Oh, Philly just got a lot more exciting yesterday when I popped up from the greenline to discover this gallery. There were several inspiring shows: Sara Reisman's Soft Sites and Candida Hofer's Architecture of Absence, in particular. I was struck by the spectacle of absence, the suspended potential, in Hofer's photographs of spaces, usually grand in scale, and momentarily at least, empty. In New York one is always struck by any kind of stillness or absence since there is so little of it.* Hofer's approach to photography--a kind of minimalist archival impulse--reminds me a little of Burtynsky, though more subtle in its critique of social and historic moments. There is something absolutely classical about the single point perspective of these photos.

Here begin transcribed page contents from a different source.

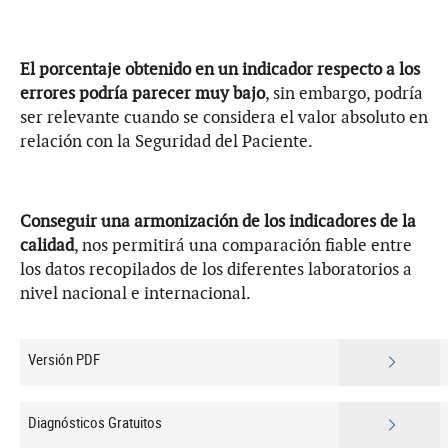
El porcentaje obtenido en un indicador respecto a los
errores podría parecer muy bajo
, sin embargo, podría
ser relevante cuando se considera el valor absoluto en
relación con la Seguridad del Paciente.
Conseguir una armonización de los indicadores de la
calidad
, nos permitirá una comparación fiable entre
los datos recopilados de los diferentes laboratorios a
nivel nacional e internacional.
Versión PDF
Diagnósticos Gratuitos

Soft Sites, riffing on the word's geographic root as a place of seismic activitity, are spaces in flux. The show includes "intangible aspects" and delightful metaphors that expand the categories of art as much as the location of it. Picnic on the Ocean, for example, which sees a Japanese and Korean artist meeting each other out in the ocean at the ideological and mythical border between those two cultures. Other pieces inlcuded a wonderful 3d image of a House Dreaming by Peter Dudek, Vinyl Penants and neon messages by Soledad Arias, and several artists working in the realm of the botanical, reminding us of our culture's war on "native plants", its arbitrary designation of weed, while reclaiming, or reconnecting citizens with landscapes that may be familiar and unknown. The wetlands we drive by, or peer out at from our train windows... In this case the legacy of Bartram's Garden.

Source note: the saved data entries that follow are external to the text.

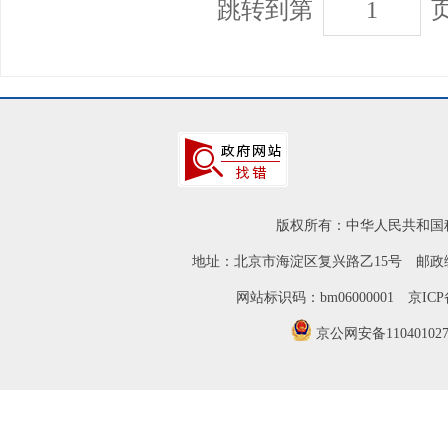
跳转到第
版权所有：中华人民共和国
地址：北京市海淀区复兴路乙15号 邮政编
网站标识码：bm06000001
京ICP
京公网安备110401027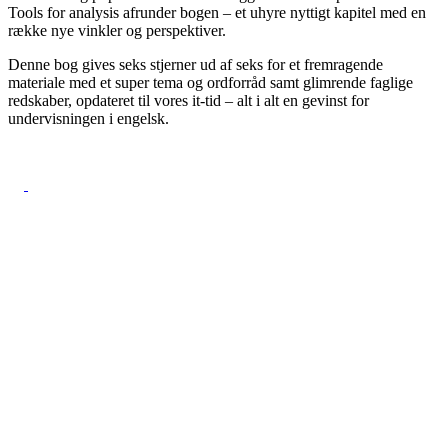
Tools for analysis afrunder bogen – et uhyre nyttigt kapitel med en
række nye vinkler og perspektiver.
Denne bog gives seks stjerner ud af seks for et fremragende
materiale med et super tema og ordforråd samt glimrende faglige
redskaber, opdateret til vores it-tid – alt i alt en gevinst for
undervisningen i engelsk.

A quick glance at Zoe Strauss's Ramp Projects brought me back to the city, to the people and the spaces we inhabit...I didn't have time to spend in the work (and shall return to do so), but I love the fact that she interacts directly with the streets and people using them. She even has a blog! She's awesome. And coming soon to the Whitney.
* Note the post of yesterday's Chinatown photos: not a predictable representation of Chinatown (though of course I took those too); the near-stillness (there is a pigeon, a man in the far right who has snuck into the park, on lock-down for some reason, and water moving...), seemed to me like striking gold.